Finance

Starbucks (SBUX) Q2 2026 earnings

Starbucks on Tuesday raised its full-year outlook for comparable-store sales growth after reporting its second straight quarter of traffic growth.

“This quarter marked a milestone for Starbucks — and a turning point for us,” CEO Brian Niccol said in a video posted alongside second-quarter fiscal results.

For fiscal 2026, Starbucks said same-store sales worldwide and in the US are now expected to rise at least 5%, up from a previous forecast of a 3% increase. Starbucks also raised its forecast for adjusted earnings per share to $2.25 to $2.45 from its previous range of $2.15 to $2.40 per share.

Alarmed by the ongoing war between the US and Iran and its effects on oil, several companies have chosen to raise their outlook for the year when they report their quarterly results in recent weeks, making Starbucks stand out.

Niccol said higher gas prices haven’t changed Starbucks’ customer behavior yet, though he acknowledged that even the company’s increased forecasts are cautious – compared to its strong performance this quarter.

Shares of Starbucks rose nearly 5% in extended trading.
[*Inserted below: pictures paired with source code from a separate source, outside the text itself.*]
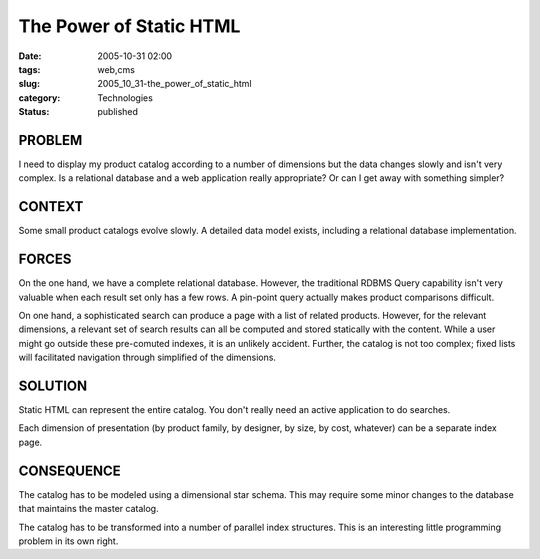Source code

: The Power of Static HTML
========================

:date: 2005-10-31 02:00
:tags: web,cms
:slug: 2005_10_31-the_power_of_static_html
:category: Technologies
:status: published





PROBLEM
-------



I need to display my product catalog according to a number of dimensions but the
data changes slowly and isn't very complex.  Is a relational database and a web
application really appropriate?  Or can I get away with something
simpler?



CONTEXT
--------



Some small product catalogs evolve slowly.  A detailed data model exists, including a
relational database implementation. 




FORCES
-------



On the one hand, we have a complete relational database.  However, the traditional
RDBMS Query capability isn't very valuable when each result set only has a few
rows.  A pin-point query actually makes product comparisons
difficult.



On one hand, a sophisticated search can produce a page with a list of related products.  However, for the
relevant dimensions, a relevant set of search results can all be computed and
stored statically with the content.  While a user might go outside these
pre-comuted indexes, it is an unlikely accident.  Further, the catalog is not
too complex; fixed lists will facilitated navigation through simplified of the
dimensions.



SOLUTION
--------



Static HTML can represent the entire catalog.  You don't really need an active
application to do searches.



Each dimension of presentation (by product family, by designer, by size, by cost,
whatever) can be a separate index page.



CONSEQUENCE
------------



The catalog has to be modeled using a dimensional star schema.  This may require
some minor changes to the database that maintains the master
catalog.



The catalog has to be
transformed into a number of parallel index structures.  This is an interesting
little programming problem in its own right. 








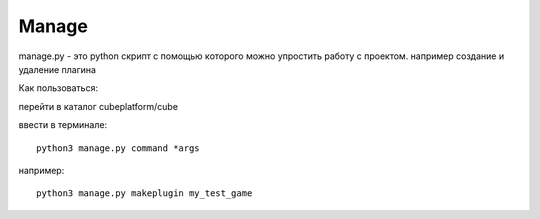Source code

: Manage
=========

manage.py - это python скрипт с помощью которого можно упростить работу
с проектом.
например создание и удаление плагина

Как пользоваться:

перейти в каталог cubeplatform/cube

ввести в терминале: ::

  python3 manage.py command *args

например: ::

  python3 manage.py makeplugin my_test_game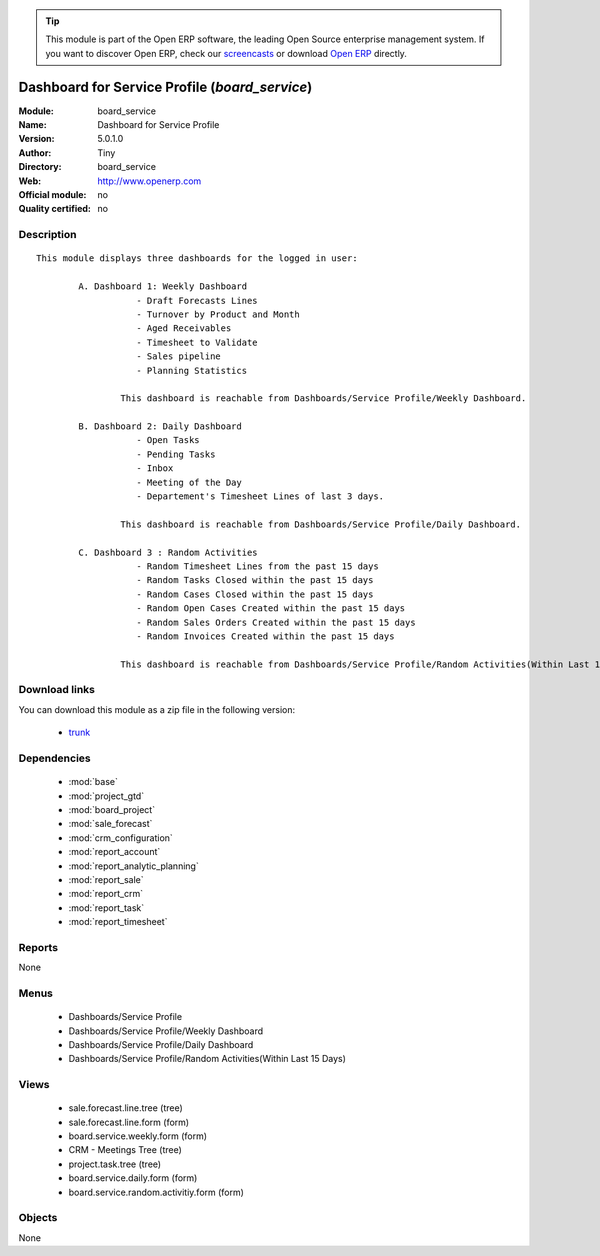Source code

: 
.. module:: board_service
    :synopsis: Dashboard for Service Profile 
    :noindex:
.. 

.. raw:: html

      <br />
    <link rel="stylesheet" href="../_static/hide_objects_in_sidebar.css" type="text/css" />

.. tip:: This module is part of the Open ERP software, the leading Open Source 
  enterprise management system. If you want to discover Open ERP, check our 
  `screencasts <href="http://openerp.tv>`_ or download 
  `Open ERP <href="http://openerp.com>`_ directly.

.. raw:: html

    <div class="js-kit-rating" title="" permalink="" standalone="yes" path="/board_service"></div>
    <script src="http://js-kit.com/ratings.js"></script>

Dashboard for Service Profile (*board_service*)
===============================================
:Module: board_service
:Name: Dashboard for Service Profile
:Version: 5.0.1.0
:Author: Tiny
:Directory: board_service
:Web: http://www.openerp.com
:Official module: no
:Quality certified: no

Description
-----------

::

  This module displays three dashboards for the logged in user:
          
          A. Dashboard 1: Weekly Dashboard
                     - Draft Forecasts Lines
                     - Turnover by Product and Month
                     - Aged Receivables
                     - Timesheet to Validate
                     - Sales pipeline
                     - Planning Statistics
                      
                  This dashboard is reachable from Dashboards/Service Profile/Weekly Dashboard.
             
          B. Dashboard 2: Daily Dashboard
                     - Open Tasks
                     - Pending Tasks
                     - Inbox
                     - Meeting of the Day
                     - Departement's Timesheet Lines of last 3 days.
          
                  This dashboard is reachable from Dashboards/Service Profile/Daily Dashboard.
                  
          C. Dashboard 3 : Random Activities
                     - Random Timesheet Lines from the past 15 days
                     - Random Tasks Closed within the past 15 days
                     - Random Cases Closed within the past 15 days
                     - Random Open Cases Created within the past 15 days
                     - Random Sales Orders Created within the past 15 days
                     - Random Invoices Created within the past 15 days 
  
                  This dashboard is reachable from Dashboards/Service Profile/Random Activities(Within Last 15 Days).

Download links
--------------

You can download this module as a zip file in the following version:

  * `trunk </download/modules/trunk/board_service.zip>`_


Dependencies
------------

 * :mod:`base`
 * :mod:`project_gtd`
 * :mod:`board_project`
 * :mod:`sale_forecast`
 * :mod:`crm_configuration`
 * :mod:`report_account`
 * :mod:`report_analytic_planning`
 * :mod:`report_sale`
 * :mod:`report_crm`
 * :mod:`report_task`
 * :mod:`report_timesheet`

Reports
-------

None


Menus
-------

 * Dashboards/Service Profile
 * Dashboards/Service Profile/Weekly Dashboard
 * Dashboards/Service Profile/Daily Dashboard
 * Dashboards/Service Profile/Random Activities(Within Last 15 Days)

Views
-----

 * sale.forecast.line.tree (tree)
 * sale.forecast.line.form (form)
 * board.service.weekly.form (form)
 * CRM - Meetings Tree (tree)
 * project.task.tree (tree)
 * board.service.daily.form (form)
 * board.service.random.activitiy.form (form)


Objects
-------

None
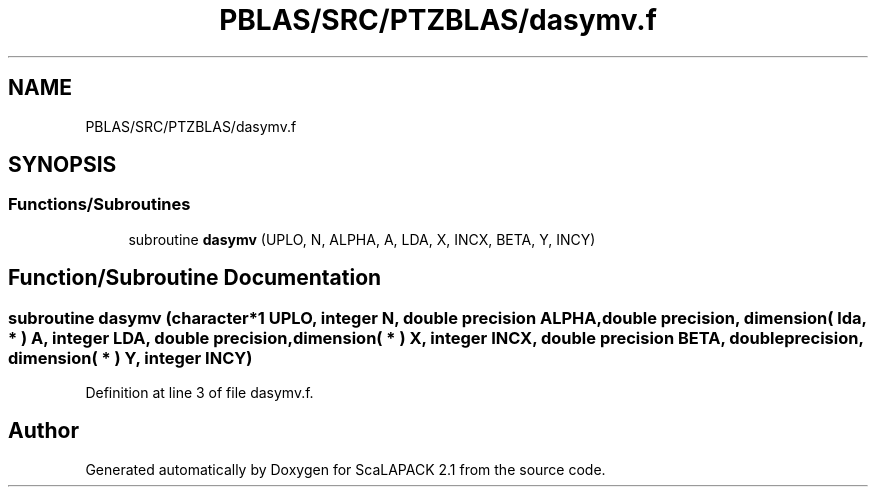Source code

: .TH "PBLAS/SRC/PTZBLAS/dasymv.f" 3 "Sat Nov 16 2019" "Version 2.1" "ScaLAPACK 2.1" \" -*- nroff -*-
.ad l
.nh
.SH NAME
PBLAS/SRC/PTZBLAS/dasymv.f
.SH SYNOPSIS
.br
.PP
.SS "Functions/Subroutines"

.in +1c
.ti -1c
.RI "subroutine \fBdasymv\fP (UPLO, N, ALPHA, A, LDA, X, INCX, BETA, Y, INCY)"
.br
.in -1c
.SH "Function/Subroutine Documentation"
.PP 
.SS "subroutine dasymv (character*1 UPLO, integer N, double precision ALPHA, double precision, dimension( lda, * ) A, integer LDA, double precision, dimension( * ) X, integer INCX, double precision BETA, double precision, dimension( * ) Y, integer INCY)"

.PP
Definition at line 3 of file dasymv\&.f\&.
.SH "Author"
.PP 
Generated automatically by Doxygen for ScaLAPACK 2\&.1 from the source code\&.
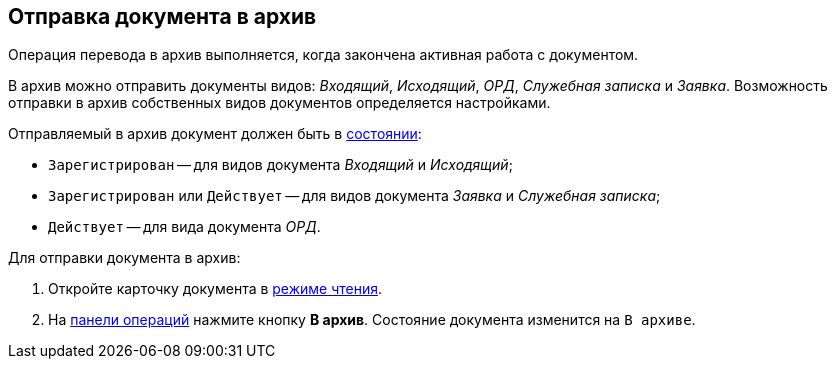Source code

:
== Отправка документа в архив

Операция перевода в архив выполняется, когда закончена активная работа с документом.

В архив можно отправить документы видов: _Входящий_, _Исходящий_, _ОРД_, _Служебная записка_ и _Заявка_. Возможность отправки в архив собственных видов документов определяется настройками.

Отправляемый в архив документ должен быть в xref:cardsState.adoc[состоянии]:

* `Зарегистрирован` -- для видов документа _Входящий_ и _Исходящий_;
* `Зарегистрирован` или `Действует` -- для видов документа _Заявка_ и _Служебная записка_;
* `Действует` -- для вида документа _ОРД_.

Для отправки документа в архив:

. Откройте карточку документа в xref:cardsOpenModes.adoc#openInReadMode[режиме чтения].
. На xref:cardsOperations.adoc[панели операций] нажмите кнопку *В архив*. Состояние документа изменится на `В архиве`.
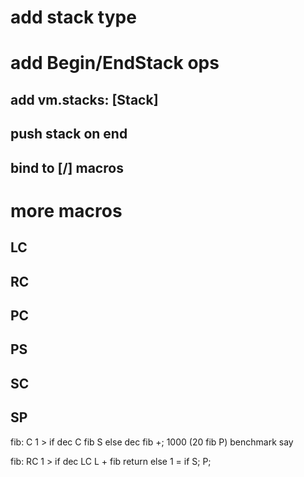 * add stack type

* add Begin/EndStack ops
** add vm.stacks: [Stack]
** push stack on end
** bind to [/] macros

* more macros
** LC
** RC
** PC
** PS
** SC
** SP

fib: C 1 > if dec C fib S else dec fib +;
1000 (20 fib P) benchmark say

fib:
  RC 1 > if
    dec LC L + fib return
  else
    1 = if S;
  P;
Here’s what the company reported for the period ended March 29 compared to Wall Street’s expectations, based on a survey of analysts by LSEG:

  • Earnings per share: 50 cents adjusted versus 43 cents expected
  • Revenue: $9.53 billion vs. $9.16 billion expected

Starbucks reported second-quarter earnings for the company of $510.9 million, or 45 cents per share, up from $384.2 million, or 34 cents per share, a year earlier.

Excluding restructuring and impairment charges and other items, the company earned 50 cents per share, beating Wall Street expectations.

The company said net sales rose about 9% to $9.53 billion.

Global same-store sales for Starbucks, which includes only cafes open at least a year, rose 6.2%, driven by more visits to its locations. Wall Street was projecting same-store sales growth of 4%, according to StreetAccount estimates.

The company continued to see same-store sales growth in April, Niccol said on the company’s earnings conference call.

North America, the company’s home market, drove same-store sales growth for the quarter. US same-store sales rose 7.1%, driven by a 4.3% jump in transactions.

It marks the second straight quarter of traffic growth for Starbucks’ US cafes, indicating that the company’s turnaround is taking hold.

Under Niccol, the chain has cut back on discounts and instead focused on bringing customers back by improving the cafe’s operations, adding quirky new menu items and relocating seats.

“We haven’t seen the commercial potential for years,” Niccol said during a phone call from the company.

Starbucks’ U.S. sales growth came from its entire menu, from its new baked goods to the growing popularity of cold protein shakes, said CFO Cathy Smith.

Outside the US, growth was strong. International same-store sales rose 2.6%.

China, the company’s second-largest market, weighed on its results, with same-store sales growing by 0.5%. Starbucks relied on more discounts in China to drive more visits, which led to 2.1% higher traffic but a 1.6% drop in average spending.

Boyu Capital closed its deal for a majority stake in Starbucks’ China business early in the fiscal third quarter, Smith said on the call. Another asset management firm now has a 60% interest in a joint venture with Starbucks in the region.

Going forward, Starbucks does not plan to share independent China profits and same-store sales as it is now considered part of the company’s licensed portfolio, it said.